昨日は本当に大変だった、別の意味で、命の危機というより胃袋の危機だった。けど、不思議なことにあれだけ食べてもギリギリだっただけで限界ではなかったんだよな、俺の胃袋の容量は増えたか?
散歩をしながら、そう考えていた。
「まぁ、しばらく料理大会は良いかな〜」
やるとしても審査員はやめてほしい、胃袋が幾つあっても足りなくなる。
「うん?」
ふと、不安気にあちらこちらを見渡している少女が人混みの中にいた。迷子だろうか?
「お嬢ちゃん、大丈夫?」
放置も出来ないので人混みを避けつつ目線を合わせて話しかける。少女はオドオドした様子で俺を見ると、その後すぐの不思議そうな顔をしていた。
「…お姉ちゃん、どうしいぇ目がいっぱい付いてるの?」
「ん〜?それはね、周りのことを見渡すためだよ?こうやって迷子のお嬢ちゃんを見つけられるしね」
ちょっと戯けた様子で言ってみると、おかしかったのかしてクスクスと少女が笑う。
どうやら緊張は解れたみたい。
「あはは!変なの〜!」
「そうだぞ〜?お姉さんは変なお姉さんなのさ」
テンテンのおかげで小さい子の扱いの慣れた俺は少女がお使いに来ていて、その途中で迷子になったことを知れた。そしてそのお使いの場所がハムハムパンパンということも。

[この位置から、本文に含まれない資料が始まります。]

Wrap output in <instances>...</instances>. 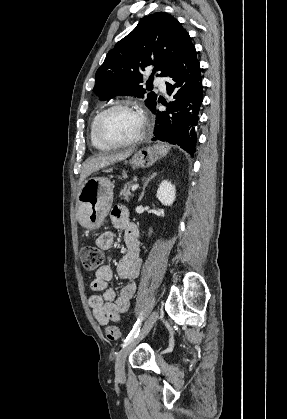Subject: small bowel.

「じゃあお姉さんそこ知ってるから連れて行ってあげるよ」
「ほんと!?」
「ほんとほんと〜お姉さんここら辺に詳しいからね」
ここ最近自分でお姉さんとか言ってて違和感なくなってるの悲しいわ〜意識してなきゃ元男だって忘れそう。
人混みで潰されないように少女を肩車して連れて行く、時々仲の良い姉妹と間違われておばちゃんたちに飴を貰ってしまうが、そこまで似てるだろうか?
「うわ、相変わらず人気だな〜」
「人がいっぱい!」
少女は興奮しているみたいです俺から身を乗り出して周りを見渡す。それを微笑ましい気持ちで見ている。
(それはそれとして)
まだついてきてるな、あそこの奴。
少女を肩車している時に視線を常に感じていたので周囲に注意を払ってると後をずっと追い続けてるコートを着た怪しい奴がずっとついてきていた。
少女と二人で席に着いて、二人分のパンを頼んでから席を立つ。
「お嬢ちゃん、ちょっとお姉さんお手洗いに行ってくるから良い子で待ってるんだよ?」
「わかった!待ってるね!」
手を振りつつ、人混みから離れた位置で誰も見てないことを確認し、ワープを使って不審者の後ろに出る。
「おい」
「へ?きゃあ!?いつの間に後ろに!?」
「んなことはどうでも良いんだよ、なんで俺たちの後を尾けてた?言え」
隊長から教わった相手を脅迫する時はそこに殺気を混ぜてやれば良いというのを実践、出来てるかは分からないけど青ざめているから効いているだろ。多分
「わわわ、私はあの子の姉よ!そういうあんたこそ妹に近づいてなんなのよ!」
「通りすがりのお姉さんだ」
「嘘よ!そういって妹をどっかに売り捌こうとしてるんでしょ!?それか監禁してあんなことやこんなことをするつもりで……っは!まさかあんた妹ストーカーをやっててついに!」
なんか凄い想像力豊かなお姉さんですね?ここまで来ると一種の才能ですな。
俺は今も妄想を続けてるお姉さんに親切丁寧に今までの経緯を説明した。
「ほんっっっっとうに申し訳ございません!まさかL社の方で迷子になってた妹を保護しててくれてたなんて知らずにに失礼を!」
「良いの良いの、ってかお姉さんはどういう経緯でこんなことを?」
「実はですね」
誤解を解いて謝り倒すお姉さんを宥めて話を聞くと、妹の初のお使いで心配になってしまい、こっそり後を付けていたところ迷子になった少女を俺が保護しているところ見てたらしい。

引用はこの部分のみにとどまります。